● **Your assignment**: Each line below should be reproduced without any alteration.

Dataset entries
* * * * * * *

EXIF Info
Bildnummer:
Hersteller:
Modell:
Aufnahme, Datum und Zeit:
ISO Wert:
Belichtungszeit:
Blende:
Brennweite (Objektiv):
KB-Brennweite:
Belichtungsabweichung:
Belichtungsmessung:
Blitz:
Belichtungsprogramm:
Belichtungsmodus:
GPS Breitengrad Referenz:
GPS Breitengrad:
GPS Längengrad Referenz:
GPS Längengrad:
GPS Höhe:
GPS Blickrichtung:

* * * * * * *

● **Written reply**:
EXIF Info
Bildnummer:
Hersteller:
Modell:
Aufnahme, Datum und Zeit:
ISO Wert:
Belichtungszeit:
Blende:
Brennweite (Objektiv):
KB-Brennweite:
Belichtungsabweichung:
Belichtungsmessung:
Blitz:
Belichtungsprogramm:
Belichtungsmodus:
GPS Breitengrad Referenz:
GPS Breitengrad:
GPS Längengrad Referenz:
GPS Längengrad:
GPS Höhe:
GPS Blickrichtung:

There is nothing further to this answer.